How do you like to eat seasonally?  What would you put in a rice or quinoa bowl?

12 thoughts on “Eating Seasonally

  1. Today was our first slow-cooker meal this year, the boys aren’t big fans of those types of meals, but now they are gone we can do what we want! ha! 🙂

    I love fall/winter foods: always love root veggies, roasted stuff, and so on. Lisa is less of a fan so we don’t have it as often as I would like (and quinoa is a ‘me only’ thing).

    And I tend to top my rice/quinoa bowls with tofu – I’m not vegetarian, but tend in that direction.
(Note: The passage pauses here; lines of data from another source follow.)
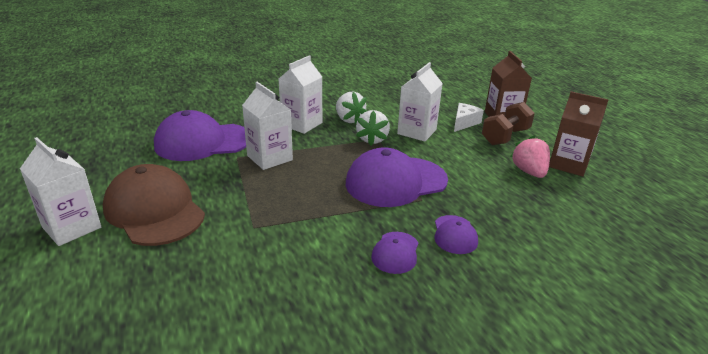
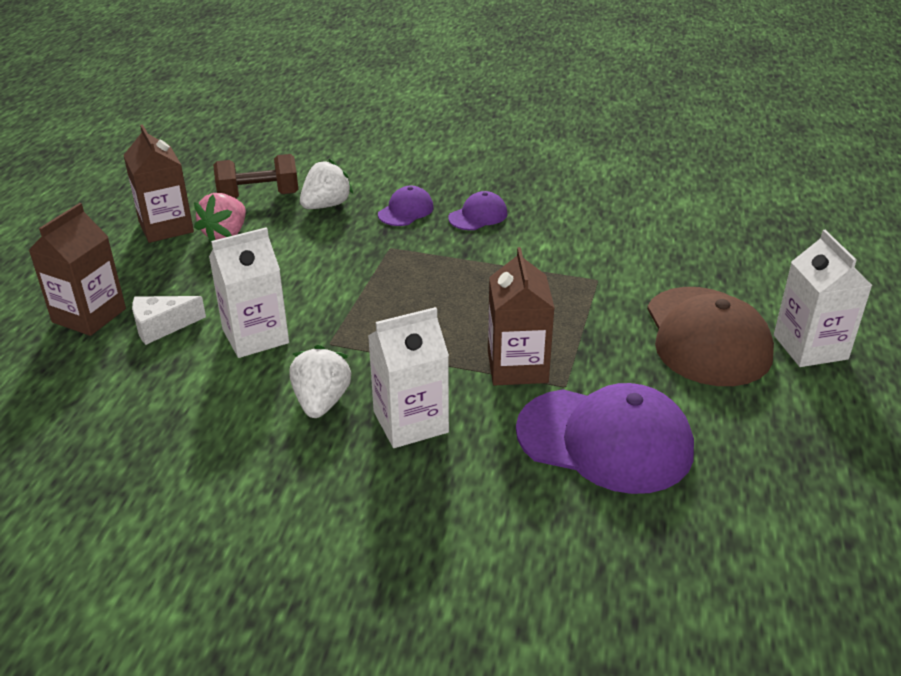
camera: 145 degrees left, 5 degrees up
white carton [242,82,293,170] -> brown carton [488,247,554,386]
purple cap [346,147,448,207] -> none
white strawberry [356,110,390,146] -> white strawberry moved to [300,159,353,209]
brown dumbbell [482,102,535,145] -> brown dumbbell moved to [213,154,298,199]

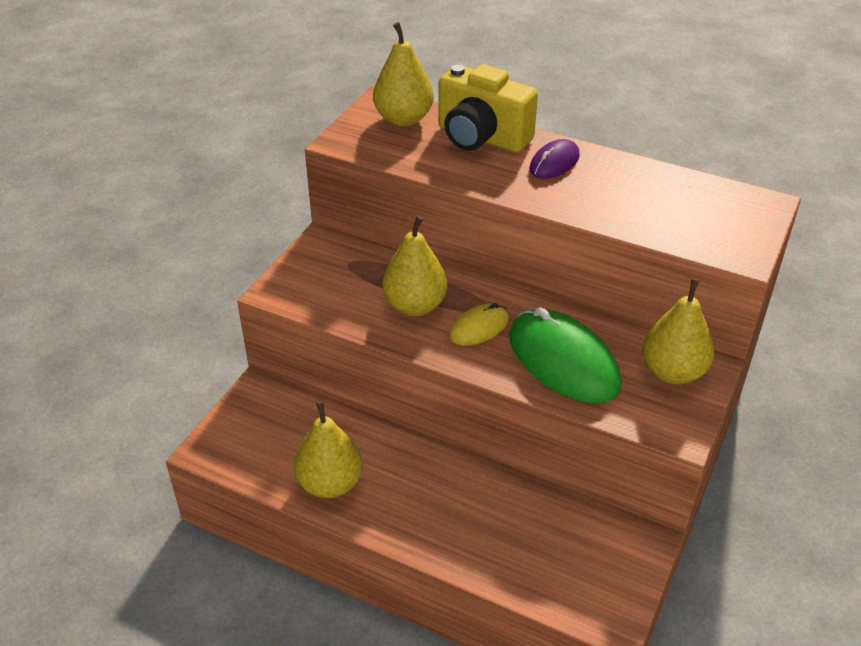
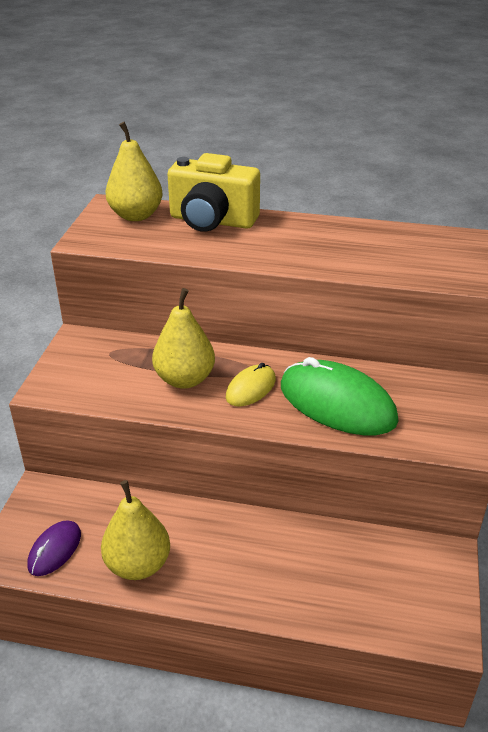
camera: 15 degrees left, 5 degrees down
purple mouse [530,139,580,179] -> purple mouse moved to [27,520,81,576]
yellow pear [642,278,714,384] -> none

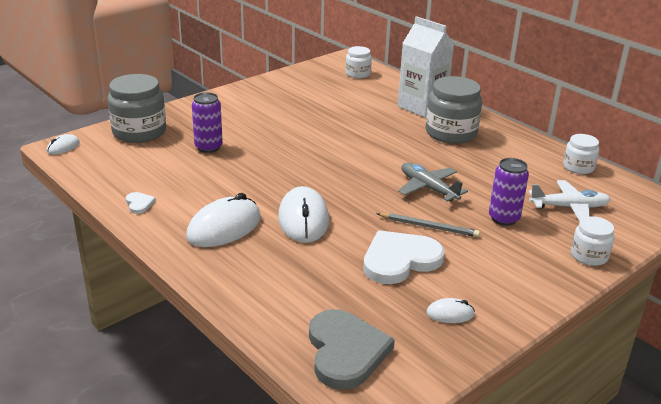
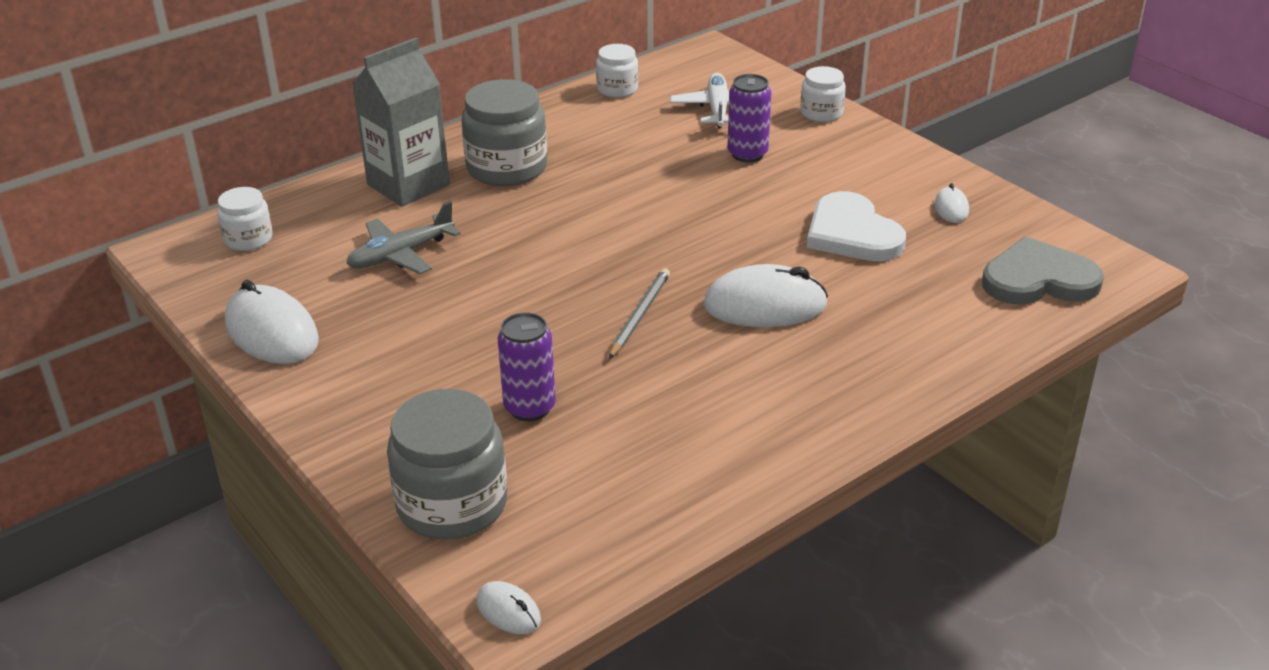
camera: 85 degrees left, 5 degrees up
white heart [126,192,156,214] -> none
white mouse [186,193,261,247] -> white mouse moved to [225,280,319,364]
grey pencil [376,213,480,237] -> grey pencil moved to [609,268,670,359]
white carton [398,16,454,117] -> grey carton [352,38,450,206]
grey plane [398,162,468,202] -> grey plane moved to [346,201,461,274]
    • Topping with tofu is a great idea. I love meat but am reading more and more about how we are too meat-centric. I didn’t like the slow cooker as a kid. Perhaps as we grow up, we appreciate the ease….and the aroma!
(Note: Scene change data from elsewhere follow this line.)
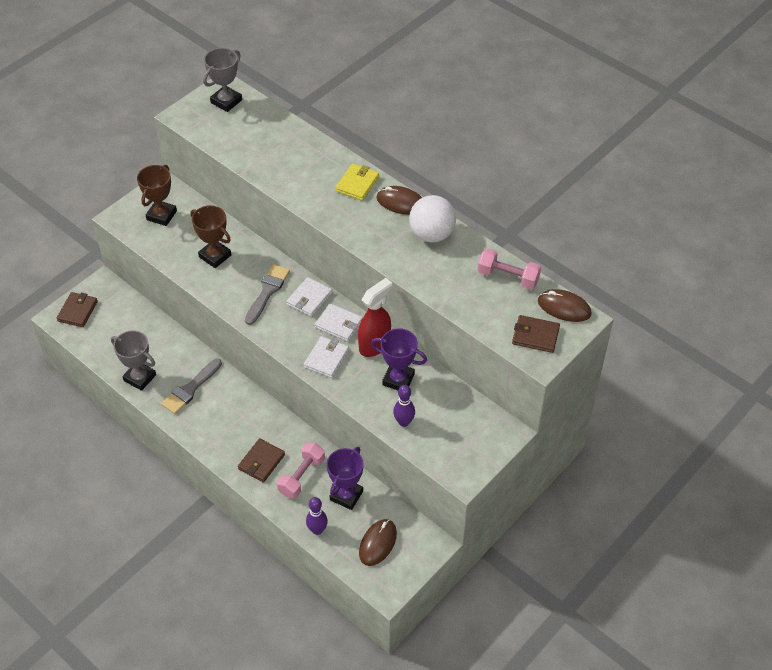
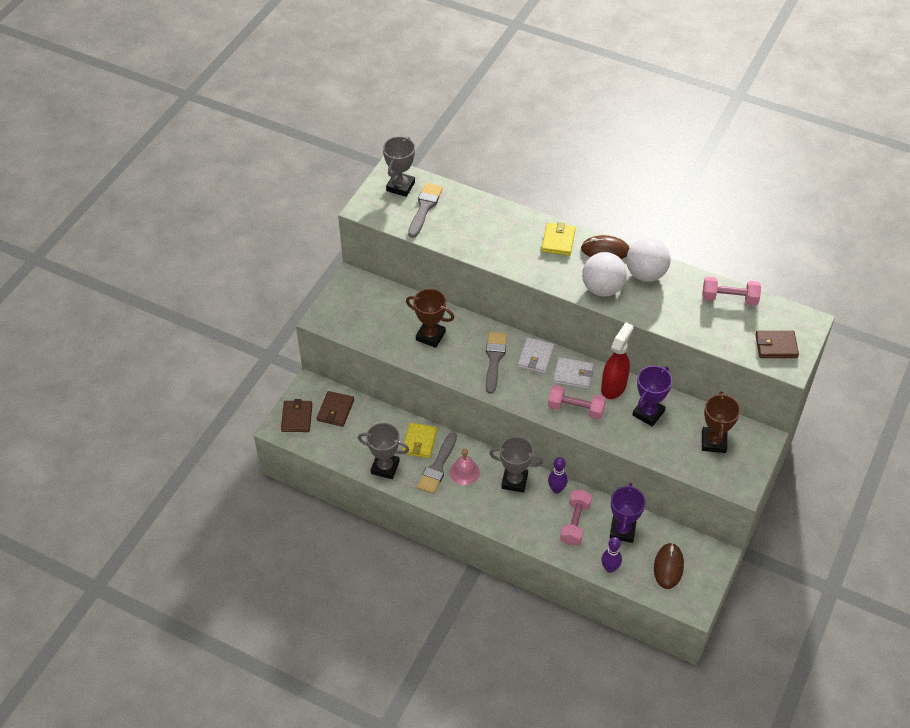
camera: 15 degrees left, 0 degrees up
brown trophy [137,165,177,226] -> brown trophy moved to [702,391,741,453]
brown wallet [238,438,285,483] -> brown wallet moved to [317,391,354,427]
white wallet [304,336,349,378] -> pink dumbbell [548,385,606,420]
purple trophy [371,328,427,390] -> purple trophy turned 60 degrees counterclockwise [633,366,672,427]
purple bowling pin [393,385,415,427] -> purple bowling pin moved to [548,457,568,493]
brown mouse [538,289,592,322] -> none
none -> yellow wallet [402,423,437,458]
none -> grey brush [408,183,443,238]
none -> pink bell [450,449,480,485]
none -> grey trophy [489,437,543,493]
none -> white ball [582,252,627,297]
  2. Roasted brussel sprouts, cauliflower and broccoli with sweet potato mash and cashew nut gravy are my happy place. I love how easy roasted dinners are. Also frozen spinach is weirdly good cooked with bits of caramelized apples, cinnamon and other basic spices. Quinoa is great cooked with ginger and tumeric then mixed with seasoned carrots, currants, a green (usually frozen kale) and chickpeas sauteed in coconut milk. Sounds like a lot of add-ins, but it’s a nice combo (and a recipe copied from a restaurant called V-spot).